Lupin tucked the wand into his own robe and took a cup of tea with milk and sugar to calm himself. Perhaps the worst of it was that, within the bounds of the law, he was still the one at a disadvantage. Gilderoy Lockhart had a very public voice; if he wanted to broadcast the fact that Remus Lupin was a werewolf, he could make life very difficult, but if Lupin tried to reveal Lockhart's crime, it was doubtful that such a rich and famous wizard could be brought low on the word of one "mangey dog." He sighed into his teacup. What was he to do but hold onto what he could and bear what came, like always?

"I think we can still come to some mutually beneficial agreement," he said, taking the contract parchment and quill and beginning to write. "I think you'll agree that we should both keep this meeting confidential. I will also keep my manuscript and all rights thereto, and agree not to expose you for the criminal fraud that you are, or to seek any sort of revenge on you for assaulting me just now. In exchange, you will agree not to reveal my condition to anyone, or to inflict any kind of revenge on me." He paused while he wrote, to let the quill catch up to his thoughts, then considered whether he might have forgotten anything important. "And you will let me have the last two muffins," he added.

. . . including One (1) already recieved, a total of Three (3) Chocolate Chip Muffins., he finished writing. He turned the parchment toward the other chair and set the quill across it, then freed Lockhart from the freezing charm with a flick of his wand.

Lockhart immediately burst into nervous laughter as he picked himself up. "Terribly sorry, Mr. Lupin! I- I can explain; this is all just a---"

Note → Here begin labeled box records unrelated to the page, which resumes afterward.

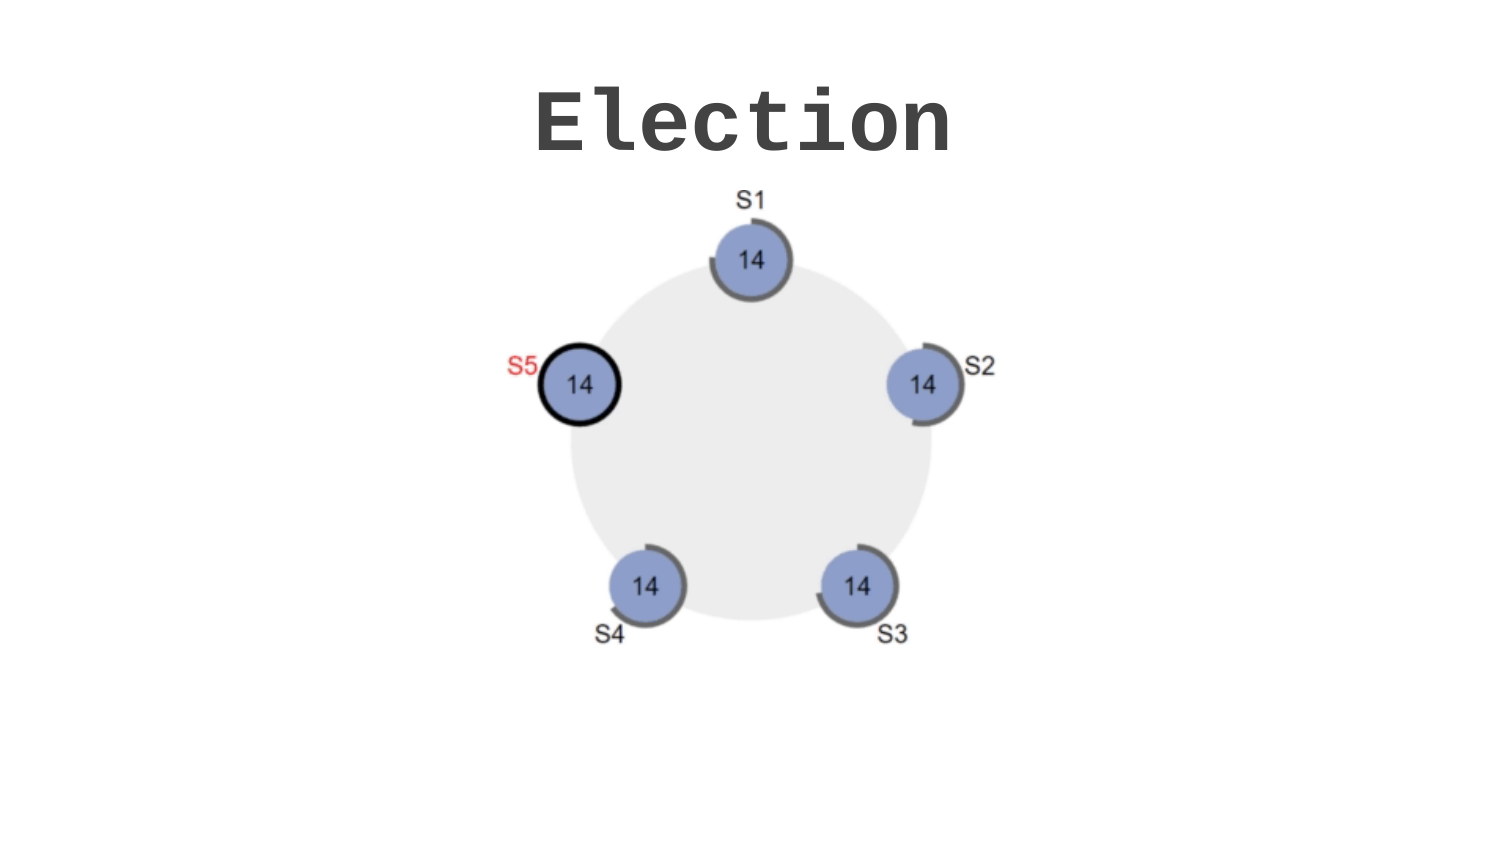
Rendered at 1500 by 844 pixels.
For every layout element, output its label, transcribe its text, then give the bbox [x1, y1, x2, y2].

picture [500, 190, 1000, 654]
text_box Election [518, 48, 982, 160]
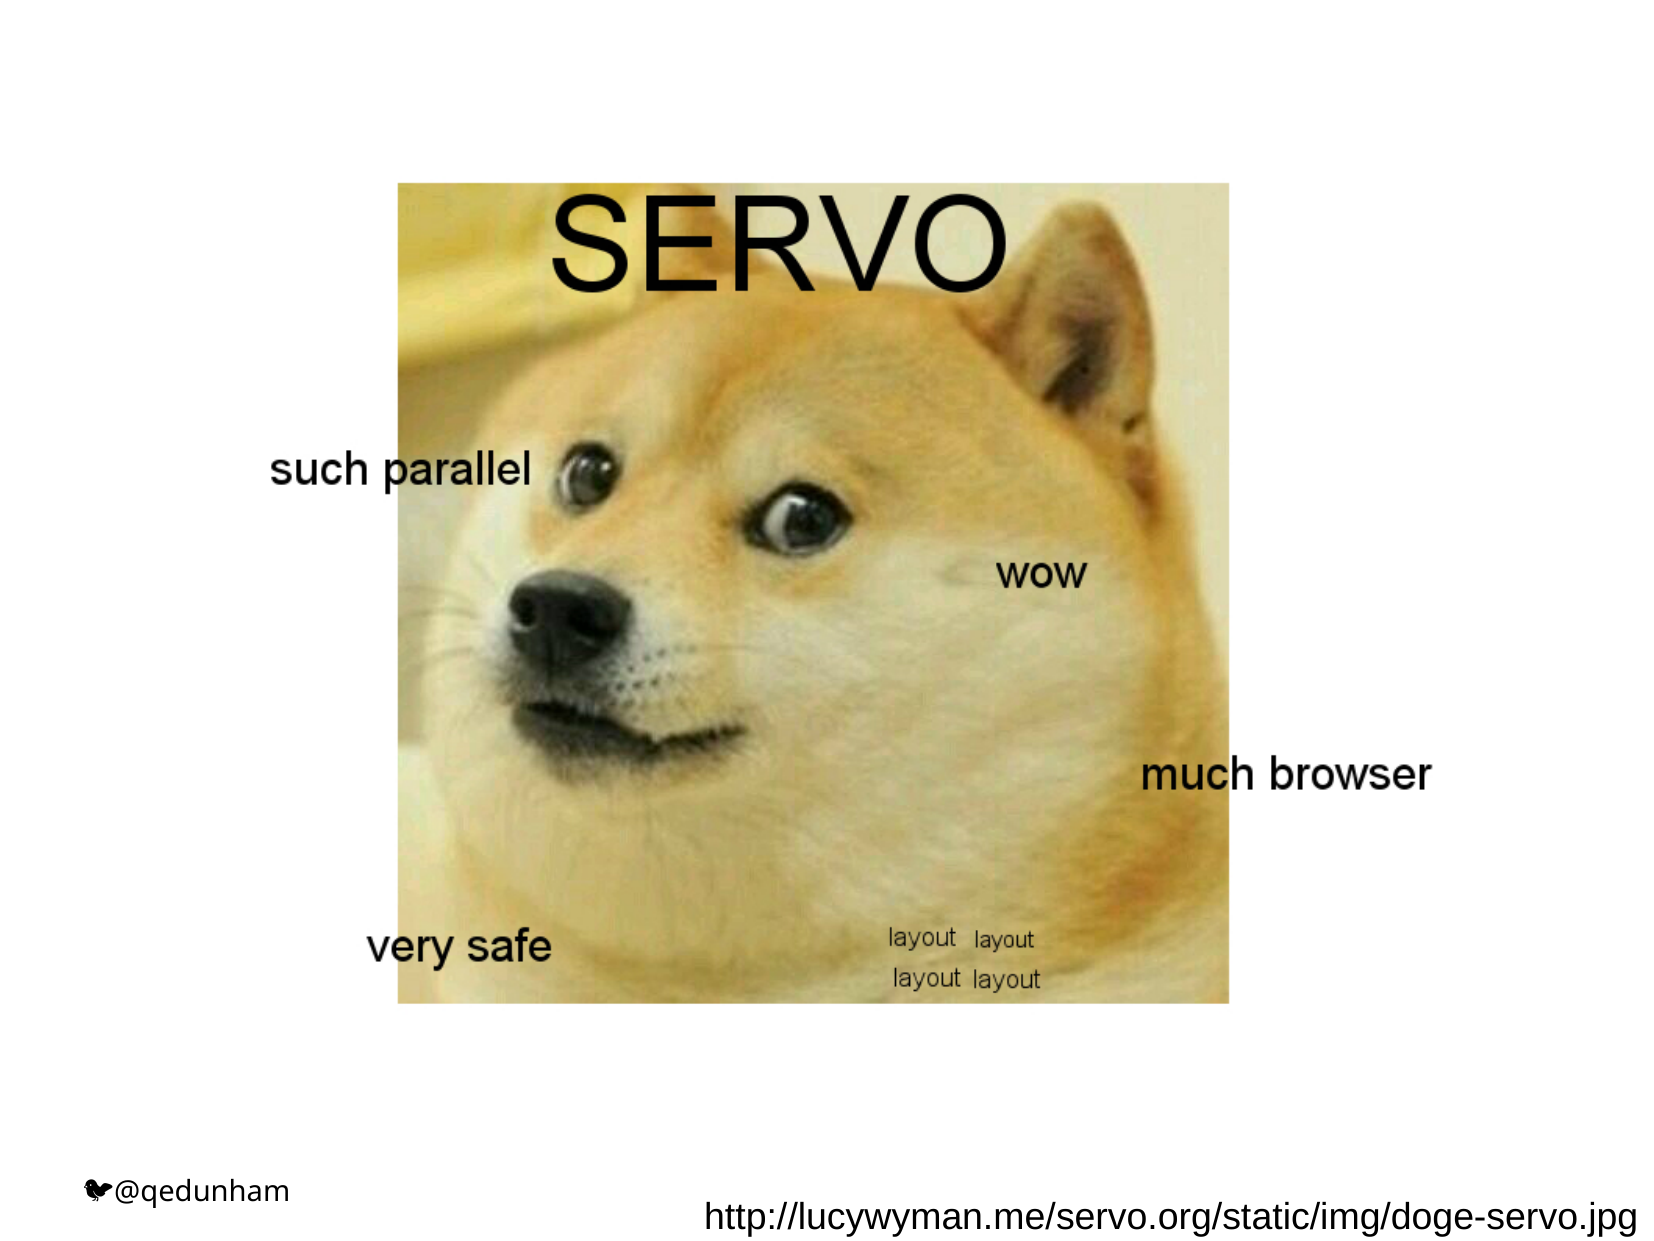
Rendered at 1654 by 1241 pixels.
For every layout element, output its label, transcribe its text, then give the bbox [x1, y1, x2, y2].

"If you're hoping to renegotiate, I'm afraid I'm not feeling very generous," Lupin said, putting his book in his tattered suitcase. "Notice especially the clause barring me from any revenge; I think you'll find it in your best interest to sign that."

Lockhart opened and closed his mouth a few times, floundering for words, but finally read over the contract, glanced up nervously as Lupin finished his cup of tea, and signed it. He wrote his name so large that it took two lines, in a swooping if slightly trembly hand.

Lupin took the parchment, signed it matter-of-factly, and closed it in his case. Rising from his chair, he picked up the suitcase and muffins, balancing them all in one hand. "Well, then, good day, Mr. Lockhart. I hope we will not meet again," he said as he walked away.

"Wait, what about---?"

"Oh, yes, your wand. Look for it in the Owl Post in a few days." With that, Lupin left the study. His robes were so soft from wear that they swept after him soundlessly as clouds as he pulled the heavy oak door shut behind him.

Author's Notes:

The author would rather not divulge how she became privy to this exchange; for obvious reasons, the involved parties were not able to discuss it in such a way as to reveal any further details.

Gilderoy Lockhart was unavailable for any comment. However, we note that his bestselling book Wanderings with Werewolves was published some five months after this incident. Considering its contents in light of this, it is hard not to suppose a connection.

Remus Lupin, on the other hand, assures us that the manuscript at issue here was eventually published, but holds further details confidential. Supicion surrounds Siren Appearances and Native Tempter Creatures of Coastal Wales by Blaire Bardot, but this is mere conjecture.

As for Wanderings with Werewolves, Mr. Lupin has not read it. At the time of its publication he was travelling, recording his firsthand observations of the more mysterious flora and fauna in Scotland's lochs and surrounding areas.

In response to the obligatory next question, he reports that the famous "Nessie" is a beautiful soul, really quite personable and fond of chocolates.